Storing and restoring at the new SFMOMA
Jill Sterrett, San Francisco Museum of Modern Art’s director of collections, stands in front of an untitled work by Robert Rauschenberg known as “glossy black painting.” Made of newspaper scraps coated in thick paint, it resembles bark cracking off a burnt tree. In her hands are two small canvases that she holds up on both sides of the Rauschenberg. They are mock-ups created for a research project, and I can’t tell them apart from the original.
Re-creations like these are products of the newly renovated museum’s Collections Workroom, which is devoted to preserving sculpture and painting. What makes the room unusual is that a glass wall allows the public to peer in.
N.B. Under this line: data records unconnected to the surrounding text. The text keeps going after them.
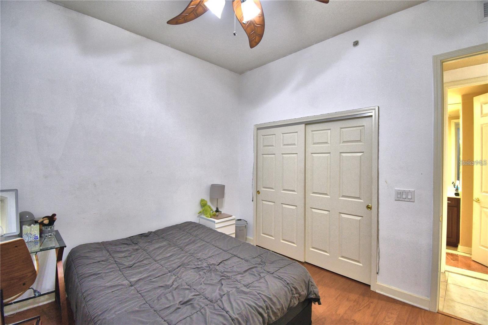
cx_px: 244
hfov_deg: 100.4
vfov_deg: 77.3
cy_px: 162
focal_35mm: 15
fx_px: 203
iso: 560
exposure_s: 1/30
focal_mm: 10
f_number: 4.5
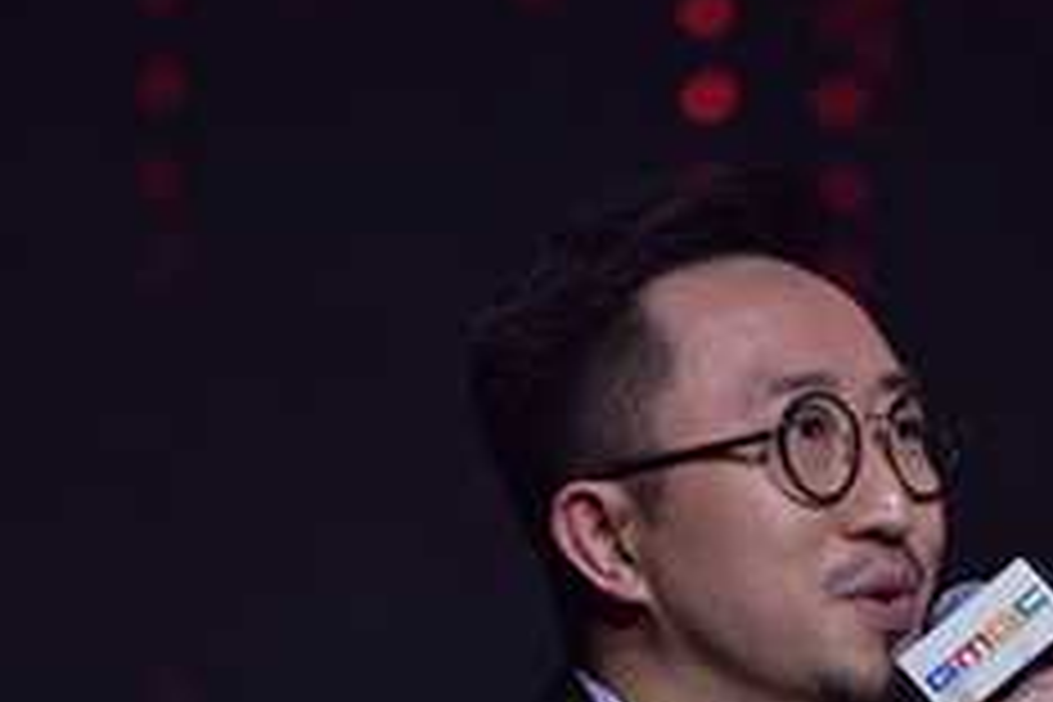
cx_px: 1012
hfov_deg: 4.4
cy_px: 700
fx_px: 13776
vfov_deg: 2.9
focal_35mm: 471
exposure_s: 1/1250
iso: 1600
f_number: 3.2
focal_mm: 200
A portion can be sectioned off into a studio for visiting artists; the idea is for curators and conservationists to observe the artists as well as collaborate with them. A piece of art, Sterrett says, is not just under the museum’s physical care but also under its “intellectual care.” It’s essential, she says, to understand the artist’s intention to restore an artwork accurately. “We are not just acquiring the work,” she says, “but acquiring the artist’s practice.”
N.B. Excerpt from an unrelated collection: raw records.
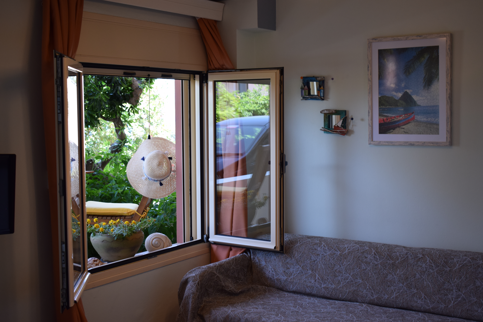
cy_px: 161
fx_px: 684
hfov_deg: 38.9
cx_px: 242
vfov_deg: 26.5
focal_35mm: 51
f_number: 5.6
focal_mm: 34
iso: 400
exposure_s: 1/125
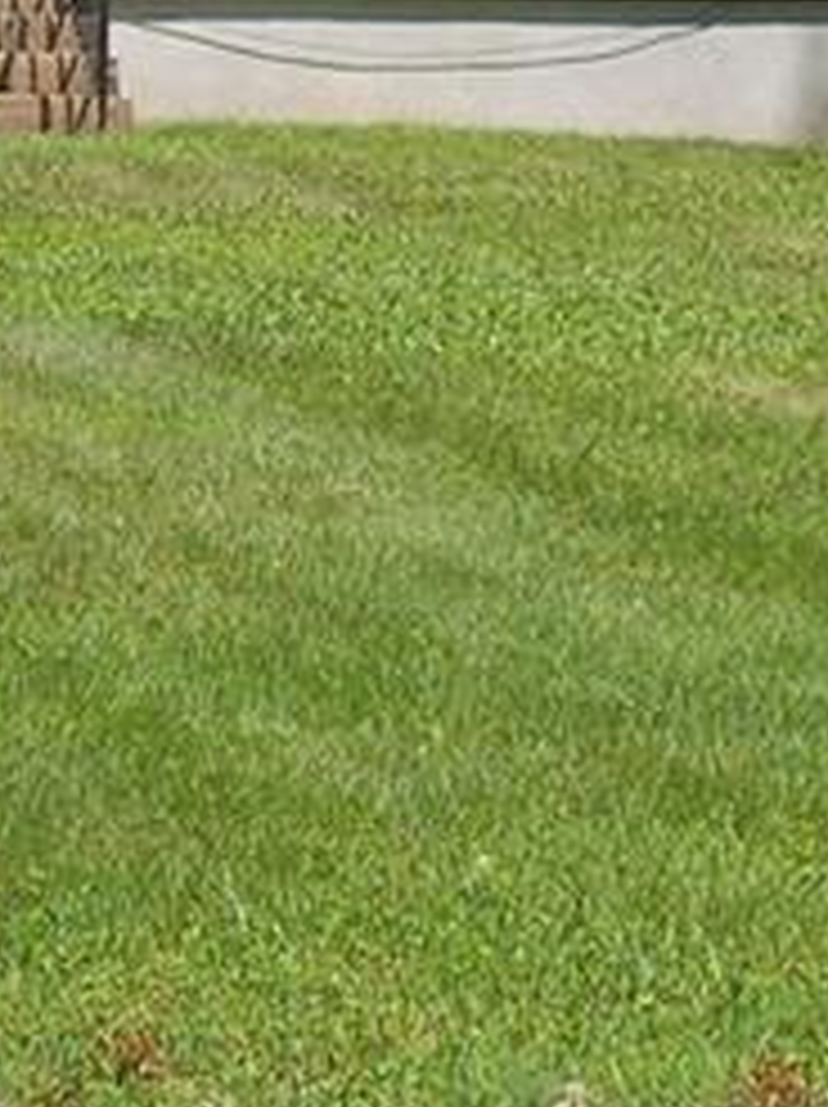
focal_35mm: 240
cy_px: -243
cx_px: -63
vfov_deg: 8.2
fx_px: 7668
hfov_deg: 6.2
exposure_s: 1/320
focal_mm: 40
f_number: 9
There’s another room that Sterrett wants to show me — this one far from public view. In the museum’s basement, she tugs open the door to a cold storage unit that can hold more than 4,000 color photographs and accommodate images as colossal as Andreas Gursky’s nearly 15-foot Hong Kong Stock Exchange, Diptychon. The unit consists of two rooms, one set at 55 degrees, where photographs acclimate for 24 hours, and the other set at 40 degrees, where they can be stored permanently. Before the expansion, color photographs were kept off-site, but now curators have easy access to the museum’s entire photography collection. “With the photos so close, the curators get to know the work better,” says Sterrett, shutting the vaulted door.